Ah, Robert Bresson... Je suis très peu attiré par ce réalisateur, et pourtant les deux films que j'avais vu de lui m'avait plu, notamment le magnifique « Les Dames du bois de Boulogne ». Voilà que je fais un grand saut dans le temps en passant directement avec son dernier titre, sur lequel il y a, en définitive, beaucoup de choses à dire. Cette histoire, je la trouve quand même assez bonne (cette introduction nous dirigeant vers deux adolescents pour ensuite se diriger vers un personnage a priori sans importance qui deviendra sur la durée la figure principale du récit, je trouve ça particulièrement habile), posant pas mal d'interrogations pertinentes voire troublantes sur notre rapport à l'argent, notamment celui d'une jeunesse parfois perdue dans des contradictions qu'elle même ne semble pas comprendre. La mise en scène est également souvent captivante : toujours extrêmement précise (la manière dont est filmée les mains, notamment!), jouant habilement de l'ellipse, ne cherchant jamais le plan attendu, finalement plus attentive aux corps qu'aux visages, fuyant régulièrement les champs-contrechamps, magnifiée par une photographie singulière, assez pâle, du plus bel effet. Malheureusement, certains points coincent, et pas qu'un peu : je pense, bien sûr, à l'interprétation. Je n'y arrive pas. Ce choix de voix « blanche », neutre, inexpressive, est proprement incompréhensible. Elle ne permet aucune émotion, incarnation... Peut-être que Bresson est un génie de la direction d'acteurs et que tous les autres cinéastes n'ont rien compris, mais j'aurais plutôt tendance à penser le contraire. De plus, cette forme reste quand même assez rigide : par le « jeu » des comédiens, donc, mais aussi l'absence de musique, une quasi-absence de mouvements de caméra... Je comprends : cela a sa logique, sa pertinence, et comme j'ai pu l'écrire précédemment, ce choix formel est aussi source ici de beaucoup de richesses extrêmement appréciables. N'empêche, ce n'est vraiment pas ce que je préfère au cinéma : c'est froid, sec, sans ferveur... Difficile d'en sortir réellement enthousiaste. Enfin, difficile de comprendre le comportement du héros, notamment dans sa folie meurtrière finale : que celui-ci sorte de prison brisé, broyé par un système injuste, soit, mais de là à devenir
un assassin inhumain, même avec une personne lui ayant offert le gîte, je ne trouve pas ça crédible (sans parler de son hôte réagissant tranquillement lorsque celui-ci lui explique qu'il a massacré deux personnes et continuant à discuter comme si de rien n'était)
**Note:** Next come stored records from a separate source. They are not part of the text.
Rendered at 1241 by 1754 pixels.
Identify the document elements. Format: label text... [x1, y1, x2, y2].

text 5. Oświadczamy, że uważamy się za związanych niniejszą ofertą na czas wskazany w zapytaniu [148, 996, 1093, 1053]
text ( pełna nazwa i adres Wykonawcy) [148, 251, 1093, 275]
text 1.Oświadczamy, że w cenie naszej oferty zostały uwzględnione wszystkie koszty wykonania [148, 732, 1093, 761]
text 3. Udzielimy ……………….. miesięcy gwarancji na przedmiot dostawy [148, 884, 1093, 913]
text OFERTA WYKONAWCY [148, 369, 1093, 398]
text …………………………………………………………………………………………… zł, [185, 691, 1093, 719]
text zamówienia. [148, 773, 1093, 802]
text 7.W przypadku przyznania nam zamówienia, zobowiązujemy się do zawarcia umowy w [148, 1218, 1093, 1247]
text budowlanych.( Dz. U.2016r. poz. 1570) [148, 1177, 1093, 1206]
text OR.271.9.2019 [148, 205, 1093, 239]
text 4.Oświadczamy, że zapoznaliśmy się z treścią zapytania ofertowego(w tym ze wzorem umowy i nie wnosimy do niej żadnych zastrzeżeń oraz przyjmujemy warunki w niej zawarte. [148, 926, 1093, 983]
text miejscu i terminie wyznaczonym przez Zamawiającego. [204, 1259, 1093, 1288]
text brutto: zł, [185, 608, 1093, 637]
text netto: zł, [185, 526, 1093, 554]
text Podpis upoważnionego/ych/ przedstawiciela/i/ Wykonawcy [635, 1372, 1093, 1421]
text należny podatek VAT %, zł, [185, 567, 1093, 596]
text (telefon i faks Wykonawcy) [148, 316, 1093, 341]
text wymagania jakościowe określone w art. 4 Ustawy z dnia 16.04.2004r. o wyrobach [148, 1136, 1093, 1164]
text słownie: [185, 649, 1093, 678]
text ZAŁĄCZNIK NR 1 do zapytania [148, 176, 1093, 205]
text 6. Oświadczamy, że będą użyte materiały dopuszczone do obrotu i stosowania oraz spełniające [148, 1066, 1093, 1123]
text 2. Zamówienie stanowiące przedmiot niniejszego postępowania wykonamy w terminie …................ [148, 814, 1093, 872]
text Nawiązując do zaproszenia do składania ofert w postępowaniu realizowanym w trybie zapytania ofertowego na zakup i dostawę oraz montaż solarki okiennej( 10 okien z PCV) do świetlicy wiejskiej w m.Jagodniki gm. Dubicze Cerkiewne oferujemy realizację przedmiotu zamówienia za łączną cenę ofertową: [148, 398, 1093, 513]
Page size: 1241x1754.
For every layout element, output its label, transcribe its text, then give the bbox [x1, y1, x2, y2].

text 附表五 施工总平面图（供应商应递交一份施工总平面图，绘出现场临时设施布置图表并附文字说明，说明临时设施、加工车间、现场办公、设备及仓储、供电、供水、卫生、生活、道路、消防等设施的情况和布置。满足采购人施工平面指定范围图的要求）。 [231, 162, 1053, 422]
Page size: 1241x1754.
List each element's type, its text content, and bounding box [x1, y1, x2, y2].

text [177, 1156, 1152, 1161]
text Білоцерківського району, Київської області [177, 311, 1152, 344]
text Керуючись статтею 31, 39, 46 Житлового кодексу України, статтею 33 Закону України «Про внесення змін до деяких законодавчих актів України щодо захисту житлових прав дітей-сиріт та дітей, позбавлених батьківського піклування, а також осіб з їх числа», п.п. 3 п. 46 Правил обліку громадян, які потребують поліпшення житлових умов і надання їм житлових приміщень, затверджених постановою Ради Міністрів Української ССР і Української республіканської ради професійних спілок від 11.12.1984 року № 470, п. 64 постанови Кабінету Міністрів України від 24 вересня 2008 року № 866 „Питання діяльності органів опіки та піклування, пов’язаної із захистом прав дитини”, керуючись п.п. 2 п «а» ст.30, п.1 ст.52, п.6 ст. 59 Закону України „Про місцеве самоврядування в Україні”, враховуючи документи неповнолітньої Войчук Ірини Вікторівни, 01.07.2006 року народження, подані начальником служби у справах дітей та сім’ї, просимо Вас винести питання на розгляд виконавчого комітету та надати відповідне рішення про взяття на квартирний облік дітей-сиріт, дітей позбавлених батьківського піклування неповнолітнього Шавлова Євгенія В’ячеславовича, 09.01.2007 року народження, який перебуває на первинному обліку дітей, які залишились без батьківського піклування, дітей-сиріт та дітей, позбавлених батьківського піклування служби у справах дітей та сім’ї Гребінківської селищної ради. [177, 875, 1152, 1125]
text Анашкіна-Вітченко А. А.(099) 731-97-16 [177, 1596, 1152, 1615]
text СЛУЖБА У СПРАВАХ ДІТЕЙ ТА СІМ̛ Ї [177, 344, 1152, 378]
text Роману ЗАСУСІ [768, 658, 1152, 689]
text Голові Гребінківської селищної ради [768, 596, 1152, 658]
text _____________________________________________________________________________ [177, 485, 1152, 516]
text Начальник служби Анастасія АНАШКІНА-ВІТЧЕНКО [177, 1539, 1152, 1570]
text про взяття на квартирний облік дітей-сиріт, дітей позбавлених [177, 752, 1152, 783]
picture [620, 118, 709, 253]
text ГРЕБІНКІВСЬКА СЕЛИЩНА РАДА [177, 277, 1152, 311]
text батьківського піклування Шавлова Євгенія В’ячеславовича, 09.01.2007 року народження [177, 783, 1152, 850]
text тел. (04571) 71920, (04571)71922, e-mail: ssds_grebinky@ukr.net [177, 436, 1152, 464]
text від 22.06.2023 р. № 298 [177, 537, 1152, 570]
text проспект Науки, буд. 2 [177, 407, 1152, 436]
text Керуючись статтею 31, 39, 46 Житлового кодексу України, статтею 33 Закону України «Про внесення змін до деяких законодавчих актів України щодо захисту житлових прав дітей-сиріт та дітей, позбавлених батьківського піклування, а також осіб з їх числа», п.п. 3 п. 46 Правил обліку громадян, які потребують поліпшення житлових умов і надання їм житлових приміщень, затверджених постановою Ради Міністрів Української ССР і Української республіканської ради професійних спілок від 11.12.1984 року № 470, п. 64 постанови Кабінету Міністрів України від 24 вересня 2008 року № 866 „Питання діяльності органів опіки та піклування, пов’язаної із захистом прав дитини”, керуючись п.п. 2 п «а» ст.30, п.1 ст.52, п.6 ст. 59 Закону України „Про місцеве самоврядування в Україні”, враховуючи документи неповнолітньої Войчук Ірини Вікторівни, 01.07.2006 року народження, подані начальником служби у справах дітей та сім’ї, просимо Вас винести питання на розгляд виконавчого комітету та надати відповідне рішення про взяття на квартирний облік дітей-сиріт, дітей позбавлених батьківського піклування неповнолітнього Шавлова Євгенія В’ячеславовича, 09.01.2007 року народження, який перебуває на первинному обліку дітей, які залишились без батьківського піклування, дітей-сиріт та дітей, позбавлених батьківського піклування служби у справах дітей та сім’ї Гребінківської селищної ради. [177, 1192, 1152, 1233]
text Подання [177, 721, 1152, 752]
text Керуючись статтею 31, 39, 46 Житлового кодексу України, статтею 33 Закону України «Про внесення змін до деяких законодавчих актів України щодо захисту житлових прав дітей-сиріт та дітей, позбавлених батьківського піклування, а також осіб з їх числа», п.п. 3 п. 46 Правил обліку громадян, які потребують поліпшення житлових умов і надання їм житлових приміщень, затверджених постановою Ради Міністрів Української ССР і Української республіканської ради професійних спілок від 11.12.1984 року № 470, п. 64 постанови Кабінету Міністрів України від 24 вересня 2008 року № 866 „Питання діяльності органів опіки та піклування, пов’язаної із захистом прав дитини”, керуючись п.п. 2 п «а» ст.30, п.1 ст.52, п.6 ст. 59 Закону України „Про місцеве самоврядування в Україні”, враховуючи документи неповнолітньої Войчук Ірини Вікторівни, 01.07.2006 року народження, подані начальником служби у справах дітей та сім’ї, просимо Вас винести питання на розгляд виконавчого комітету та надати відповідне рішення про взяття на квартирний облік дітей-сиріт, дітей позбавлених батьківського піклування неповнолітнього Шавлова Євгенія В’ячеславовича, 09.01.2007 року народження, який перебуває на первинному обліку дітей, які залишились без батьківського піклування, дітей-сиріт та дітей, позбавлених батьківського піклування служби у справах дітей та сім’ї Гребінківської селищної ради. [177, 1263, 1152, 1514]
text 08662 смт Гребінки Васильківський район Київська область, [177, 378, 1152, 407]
, et c'est sans doute dans ces moments que je trouve ce choix de non-interprétation totalement aberrant, car c'est précisément là qu'on aurait peut-être pu mieux comprendre ses motivations, ou au moins être mieux exprimés. Enfin, un mot sur cet ultime plan (et donc le dernier de la carrière du réalisateur!) : il est remarquable par son cadrage et par ce qu'il exprime
(pourquoi ces gens gardent-ils la tête rivée vers le bar alors que le prisonnier est déjà sorti?)
, tout en trouvant ce dénouement assez sec, une courte transition n'aurait pas été de trop, même si cela aurait été (évidemment) contraire à la logique de Bresson... Du cinéma de qualité, donc, pouvant s'appuyer sur un sujet traité souvent avec intelligence et originalité, mais tombant presque dans le piège que son auteur semble presque lui-même posé, et ce alors qu'il semblait avoir toutes les cartes en main pour signer un véritable chant du cygne. Frustrant mais, hélas, prévisible.